S1 — Continuous profiler with auto-capture. Build a daemon that runs alongside your service. Every 30 seconds it reads /sched/latencies:seconds, /gc/pauses:seconds, and /cpu/classes/user:cpu-seconds from runtime/metrics. When ANY of those exceeds a per-metric threshold (e.g. p99 sched latency > 50 ms, gc pause p99 > 10 ms, CPU > 90% sustained for 60 s), automatically capture a 10-second CPU profile, a goroutine profile, and a 5-second trace. Save them to disk with timestamped filenames. Constraint: the captures must NOT themselves cause a threshold breach — sample lightly, only capture during a confirmed sustained anomaly. This is "always-on profiling" the way Google's profiler does it: most of the time you're free, when something is wrong you have profiles from the moment it went wrong.

S2 — Multi-process Go GC coordinator. Modern services often run N sidecar processes (envoy, otel-collector, your Go service). Each has its own GC pacer fighting for memory under a shared cgroup memory limit. Build a tiny supervisor that reads runtime/metrics from each Go process via gRPC, computes a "fair share" memory limit per process based on actual working-set demand, and pushes new debug.SetMemoryLimit values to each process. The processes accept the new limit via an admin gRPC. Constraint: no process should be OOM-killed; if total demand exceeds the cgroup limit, scale down the worst offenders' QoS (drop low-priority requests) rather than let the kernel reaper choose victims randomly. This is the runtime side of "vertical pod autoscaling done in-process".

S3 — Reproducible heap profile differ for memory leak triage.
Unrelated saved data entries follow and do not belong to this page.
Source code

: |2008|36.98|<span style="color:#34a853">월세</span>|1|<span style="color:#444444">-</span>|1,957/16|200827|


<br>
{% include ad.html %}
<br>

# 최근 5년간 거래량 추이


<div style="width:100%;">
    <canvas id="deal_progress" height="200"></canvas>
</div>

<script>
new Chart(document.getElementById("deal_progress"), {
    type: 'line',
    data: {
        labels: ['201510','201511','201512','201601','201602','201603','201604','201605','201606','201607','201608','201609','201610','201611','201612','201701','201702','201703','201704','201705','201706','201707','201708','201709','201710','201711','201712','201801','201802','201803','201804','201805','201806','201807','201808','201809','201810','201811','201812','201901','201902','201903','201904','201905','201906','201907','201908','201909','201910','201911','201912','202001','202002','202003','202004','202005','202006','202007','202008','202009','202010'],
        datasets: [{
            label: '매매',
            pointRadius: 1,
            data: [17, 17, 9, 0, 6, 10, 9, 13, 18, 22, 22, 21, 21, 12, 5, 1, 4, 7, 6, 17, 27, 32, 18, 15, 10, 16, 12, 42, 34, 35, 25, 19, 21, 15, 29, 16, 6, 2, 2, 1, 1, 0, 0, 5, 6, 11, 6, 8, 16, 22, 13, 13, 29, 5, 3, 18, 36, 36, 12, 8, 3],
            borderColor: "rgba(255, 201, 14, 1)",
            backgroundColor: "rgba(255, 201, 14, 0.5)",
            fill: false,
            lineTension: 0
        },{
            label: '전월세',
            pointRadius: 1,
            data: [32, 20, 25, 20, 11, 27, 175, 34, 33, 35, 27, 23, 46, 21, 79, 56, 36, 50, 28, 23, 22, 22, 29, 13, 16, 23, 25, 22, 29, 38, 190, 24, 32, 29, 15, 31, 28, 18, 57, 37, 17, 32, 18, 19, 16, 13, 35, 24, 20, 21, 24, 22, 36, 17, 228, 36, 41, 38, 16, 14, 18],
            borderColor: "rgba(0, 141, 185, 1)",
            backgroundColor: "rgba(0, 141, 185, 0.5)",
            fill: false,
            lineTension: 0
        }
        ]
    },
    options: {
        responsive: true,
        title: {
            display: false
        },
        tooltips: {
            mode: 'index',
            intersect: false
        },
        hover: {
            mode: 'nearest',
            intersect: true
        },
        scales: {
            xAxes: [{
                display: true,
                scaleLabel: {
Given two heap profiles taken hours apart from the same process (via /debug/pprof/heap), write a tool that computes the symbolic delta — which call sites grew, by how much, both in bytes and in object count. Output should be a flamegraph where each cell is coloured by growth rate, not by absolute size — so a small but persistently-growing allocation stands out against a large but stable one. Use github.com/google/pprof/profile for the parsing. Constraint: false positives are the enemy. Allocations that grow and then are GC'd (transient peaks) must NOT appear in the diff — only objects that survived the GC at both snapshot points. This is the diagnostic that distinguishes "I have a leak" from "I have a healthy growing working set" — and getting it right means understanding both pprof's data model and the runtime's heap accounting deeply enough to know what each sample actually represents.